> [Stored data]:
-------------------------
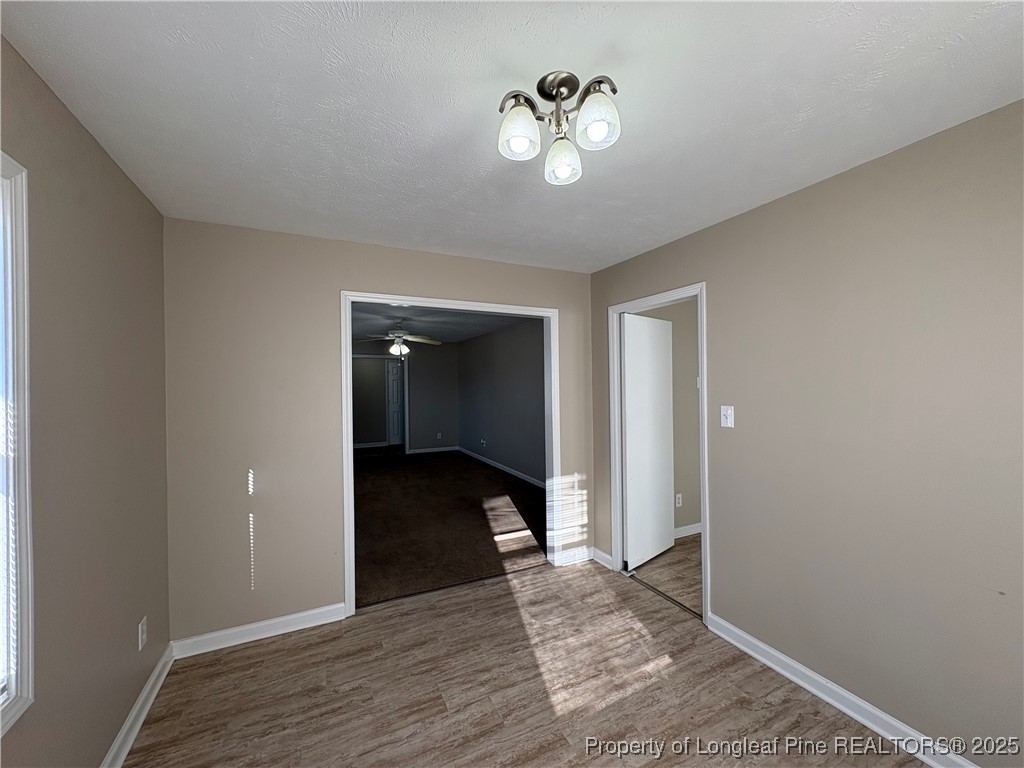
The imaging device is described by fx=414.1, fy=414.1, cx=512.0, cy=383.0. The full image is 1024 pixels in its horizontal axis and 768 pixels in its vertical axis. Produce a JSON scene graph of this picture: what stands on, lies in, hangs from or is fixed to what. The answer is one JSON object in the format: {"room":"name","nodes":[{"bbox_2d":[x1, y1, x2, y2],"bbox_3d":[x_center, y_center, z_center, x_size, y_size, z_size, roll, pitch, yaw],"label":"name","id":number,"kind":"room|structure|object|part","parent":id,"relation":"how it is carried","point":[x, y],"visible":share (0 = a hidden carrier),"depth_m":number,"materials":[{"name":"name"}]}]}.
{"room":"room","nodes":[
{"label":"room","id":0,"kind":"room"},
{"bbox_2d":[0,34,169,767],"bbox_3d":[-1.220,0.291,0.732,0.124,2.474,3.585,-1,0,-26],"label":"left wall","id":1,"kind":"structure","parent":0,"point":[75,125],"depth_m":1.49,"materials":[{"name":"beige paint"}]},
{"bbox_2d":[0,154,34,736],"bbox_3d":[-1.194,0.149,0.676,0.145,1.508,1.066,-1,0,-26],"label":"window","id":2,"kind":"structure","parent":1,"relation":"in","point":[26,691],"depth_m":1.13,"materials":[{"name":"white"}]},
{"bbox_2d":[0,183,17,707],"bbox_3d":[-1.212,0.133,0.758,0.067,1.386,0.829,-1,0,-26],"label":"window blind","id":3,"kind":"object","parent":2,"relation":"attached to","point":[1,670],"visible":0.9,"depth_m":1.10,"materials":[{"name":"white plastic"}]},
{"bbox_2d":[100,642,175,767],"bbox_3d":[-1.123,1.466,0.750,0.018,0.094,3.569,-1,0,-26],"label":"baseboard","id":4,"kind":"structure","parent":1,"relation":"attached to","point":[138,723],"depth_m":1.83,"materials":[{"name":"white paint"}]},
{"bbox_2d":[138,616,147,649],"bbox_3d":[-1.725,1.168,1.933,0.009,0.119,0.074,-1,0,-26],"label":"wall socket","id":5,"kind":"object","parent":1,"relation":"attached to","point":[143,637],"visible":0.97,"depth_m":1.92,"materials":[{"name":"white plastic"}]},
{"bbox_2d":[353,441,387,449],"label":"baseboard","id":6,"kind":"structure","parent":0,"point":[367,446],"depth_m":9.74,"materials":[{"name":"white paint"}]},
{"bbox_2d":[161,217,593,645],"bbox_3d":[-0.644,0.288,2.984,2.956,2.444,0.122,-1,0,-26],"label":"back wall","id":7,"kind":"structure","parent":0,"point":[346,272],"depth_m":2.52,"materials":[{"name":"beige paint"}]},
{"bbox_2d":[170,602,346,658],"bbox_3d":[-1.491,1.471,2.489,0.909,0.097,0.017,-1,0,-26],"label":"baseboard","id":8,"kind":"structure","parent":7,"relation":"attached to","point":[314,612],"depth_m":2.46,"materials":[{"name":"white paint"}]},
{"bbox_2d":[341,291,560,615],"bbox_3d":[-0.383,0.451,3.123,1.653,2.115,0.158,-1,0,-26],"label":"door frame","id":9,"kind":"structure","parent":7,"relation":"attached to","point":[348,371],"depth_m":3.04,"materials":[{"name":"white paint"}]},
{"bbox_2d":[555,545,593,565],"bbox_3d":[0.553,1.447,3.477,0.339,0.098,0.016,-1,0,-26],"label":"baseboard","id":10,"kind":"structure","parent":7,"relation":"attached to","point":[586,556],"depth_m":3.47,"materials":[{"name":"white paint"}]},
{"bbox_2d":[352,337,459,453],"bbox_3d":[-2.869,0.305,8.432,3.459,2.435,0.121,-1,0,-26],"label":"room back wall","id":11,"kind":"structure","parent":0,"point":[410,362],"depth_m":8.87,"materials":[{"name":"grey paint"}]},
{"bbox_2d":[351,354,408,453],"bbox_3d":[-2.723,0.455,8.561,1.141,2.116,0.136,-1,0,-26],"label":"far door frame","id":12,"kind":"structure","parent":11,"relation":"attached to","point":[405,384],"depth_m":8.71,"materials":[{"name":"paint"}]},
{"bbox_2d":[387,359,403,446],"bbox_3d":[-2.605,0.487,10.259,0.868,2.070,0.100,-1,0,-26],"label":"far door","id":13,"kind":"structure","parent":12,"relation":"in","point":[395,381],"depth_m":10.13,"materials":[{"name":"white paint"}]},
{"bbox_2d":[406,445,456,453],"bbox_3d":[-1.719,1.452,8.973,1.039,0.097,0.015,-1,0,-26],"label":"baseboard","id":14,"kind":"structure","parent":11,"relation":"attached to","point":[431,450],"depth_m":8.96,"materials":[{"name":"white paint"}]},
{"bbox_2d":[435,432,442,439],"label":"wall socket","id":15,"kind":"object","parent":11,"relation":"attached to","point":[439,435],"visible":0.99,"depth_m":9.07,"materials":[{"name":"white plastic"}]},
{"bbox_2d":[349,301,537,342],"bbox_3d":[-1.612,-0.980,6.092,4.001,0.107,6.210,-1,0,-26],"label":"far room ceiling","id":16,"kind":"structure","parent":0,"point":[452,332],"depth_m":6.14,"materials":[{"name":"paint"}]},
{"bbox_2d":[353,319,443,355],"bbox_3d":[-1.593,-0.642,5.842,1.200,0.530,1.193,-1,0,-26],"label":"ceiling fan","id":17,"kind":"object","parent":16,"relation":"hanging from","point":[393,349],"visible":0.98,"depth_m":5.76,"materials":[{"name":"white metal"}]},
{"bbox_2d":[353,448,546,607],"bbox_3d":[-1.372,1.551,6.024,3.777,0.094,6.072,-1,0,-26],"label":"carpet floor","id":18,"kind":"structure","parent":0,"point":[389,470],"depth_m":4.44,"materials":[{"name":"brown carpet"}]},
{"bbox_2d":[456,317,546,484],"bbox_3d":[0.074,0.278,6.640,0.123,2.444,5.792,-1,0,-26],"label":"right wall","id":19,"kind":"structure","parent":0,"point":[501,448],"depth_m":6.93,"materials":[{"name":"grey paint"}]},
{"bbox_2d":[480,438,486,446],"bbox_3d":[-0.549,1.094,7.687,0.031,0.123,0.113,-1,0,-26],"label":"wall socket","id":20,"kind":"object","parent":19,"relation":"attached to","point":[482,442],"visible":0.99,"depth_m":7.67,"materials":[{"name":"white plastic"}]},
{"bbox_2d":[457,446,543,486],"bbox_3d":[0.027,1.438,6.699,0.015,0.094,5.427,-1,0,-26],"label":"baseboard","id":21,"kind":"structure","parent":19,"relation":"attached to","point":[514,472],"depth_m":6.99,"materials":[{"name":"white paint"}]},
{"bbox_2d":[1,0,1023,271],"bbox_3d":[0.130,-0.986,1.524,3.150,0.104,3.824,-1,0,-26],"label":"ceiling","id":22,"kind":"structure","parent":0,"point":[611,257],"depth_m":1.37,"materials":[{"name":"white paint"}]},
{"bbox_2d":[497,70,622,185],"bbox_3d":[0.149,-0.823,1.334,0.383,0.244,0.378,-1,0,-26],"label":"ceiling light","id":23,"kind":"object","parent":22,"relation":"attached to","point":[558,97],"visible":0.99,"depth_m":1.30,"materials":[{"name":"silver metal"}]},
{"bbox_3d":[0.017,-0.792,1.302,0.120,0.128,0.121,-1,0,-26],"label":"shade","id":24,"kind":"part","parent":23,"relation":"part of","materials":[{"name":"white glass"}]},
{"bbox_3d":[0.169,-0.771,1.441,0.118,0.119,0.121,-1,0,-26],"label":"shade","id":25,"kind":"part","parent":23,"relation":"part of","materials":[{"name":"glass"}]},
{"bbox_3d":[0.249,-0.801,1.252,0.119,0.128,0.120,-1,0,-26],"label":"shade","id":26,"kind":"part","parent":23,"relation":"part of","materials":[{"name":"glass"}]},
{"bbox_2d":[123,555,928,767],"bbox_3d":[0.074,1.540,1.407,3.097,0.091,4.298,-1,0,-26],"label":"floor","id":27,"kind":"structure","parent":0,"point":[412,616],"depth_m":2.00,"materials":[{"name":"brown laminate"}]},
{"bbox_2d":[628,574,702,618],"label":"threshold strip","id":28,"kind":"object","parent":27,"relation":"on","point":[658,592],"visible":0.8,"depth_m":2.87,"materials":[{"name":"metal"}]},
{"bbox_2d":[629,533,701,616],"bbox_3d":[2.443,1.515,3.138,2.592,0.098,2.560,-1,0,-26],"label":"side room floor","id":29,"kind":"structure","parent":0,"point":[675,547],"depth_m":3.28,"materials":[{"name":"brown laminate"}]},
{"bbox_2d":[637,299,700,536],"bbox_3d":[2.009,0.255,4.258,2.802,2.447,0.119,-1,0,-26],"label":"side room wall","id":30,"kind":"structure","parent":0,"point":[694,364],"depth_m":4.04,"materials":[{"name":"beige paint"}]},
{"bbox_2d":[675,493,682,506],"bbox_3d":[1.598,1.120,3.977,0.073,0.119,0.009,-1,0,-26],"label":"wall socket","id":31,"kind":"object","parent":30,"relation":"attached to","point":[677,500],"visible":0.98,"depth_m":3.97,"materials":[{"name":"white plastic"}]},
{"bbox_2d":[674,522,701,538],"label":"baseboard","id":32,"kind":"structure","parent":30,"relation":"attached to","point":[696,525],"depth_m":4.02,"materials":[{"name":"white paint"}]},
{"bbox_2d":[589,99,1023,765],"bbox_3d":[1.487,0.264,2.033,0.122,2.444,3.533,-1,0,-26],"label":"right wall","id":33,"kind":"structure","parent":0,"point":[766,209],"depth_m":1.76,"materials":[{"name":"beige paint"}]},
{"bbox_2d":[591,547,613,568],"bbox_3d":[0.743,1.444,3.429,0.017,0.096,0.269,-1,0,-26],"label":"baseboard","id":34,"kind":"structure","parent":33,"relation":"attached to","point":[607,558],"depth_m":3.42,"materials":[{"name":"white paint"}]},
{"bbox_2d":[607,283,709,628],"bbox_3d":[1.041,0.434,2.974,0.158,2.117,0.908,-1,0,-26],"label":"door frame","id":35,"kind":"structure","parent":33,"relation":"attached to","point":[704,547],"depth_m":3.12,"materials":[{"name":"white paint"}]},
{"bbox_2d":[621,313,673,571],"bbox_3d":[1.151,0.463,3.517,0.719,2.032,0.054,-1,0,-42],"label":"door","id":36,"kind":"structure","parent":35,"relation":"attached to","point":[668,401],"depth_m":3.45,"materials":[{"name":"white paint"}]},
{"bbox_2d":[720,405,733,427],"bbox_3d":[1.239,0.192,2.396,0.019,0.119,0.074,-1,0,-26],"label":"light switch","id":37,"kind":"object","parent":33,"relation":"attached to","point":[721,422],"visible":0.97,"depth_m":2.39,"materials":[{"name":"white plastic"}]},
{"bbox_2d":[706,613,976,767],"bbox_3d":[1.679,1.438,1.513,0.017,0.095,2.236,-1,0,-26],"label":"baseboard","id":38,"kind":"structure","parent":33,"relation":"attached to","point":[825,698],"depth_m":1.87,"materials":[{"name":"white paint"}]}
]}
-------------------------
> [TASK REQUIREMENTS]: Copy each line of the records that has "right" in it.

> [REPLY]:
{"bbox_2d":[456,317,546,484],"bbox_3d":[0.074,0.278,6.640,0.123,2.444,5.792,-1,0,-26],"label":"right wall","id":19,"kind":"structure","parent":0,"point":[501,448],"depth_m":6.93,"materials":[{"name":"grey paint"}]},
{"bbox_2d":[589,99,1023,765],"bbox_3d":[1.487,0.264,2.033,0.122,2.444,3.533,-1,0,-26],"label":"right wall","id":33,"kind":"structure","parent":0,"point":[766,209],"depth_m":1.76,"materials":[{"name":"beige paint"}]},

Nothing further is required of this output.